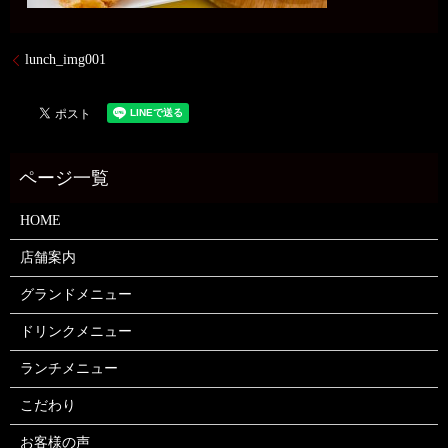
lunch_img001
HOME
店舗案内
グランドメニュー
ドリンクメニュー
ランチメニュー
こだわり
お客様の声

━━━━

Work item ▸ Reproduce the text of the data with every instance of "HOME" renamed to "TOP" and all else unchanged, omitting the pictures.

Answer space ▸
lunch_img001
TOP
店舗案内
グランドメニュー
ドリンクメニュー
ランチメニュー
こだわり
お客様の声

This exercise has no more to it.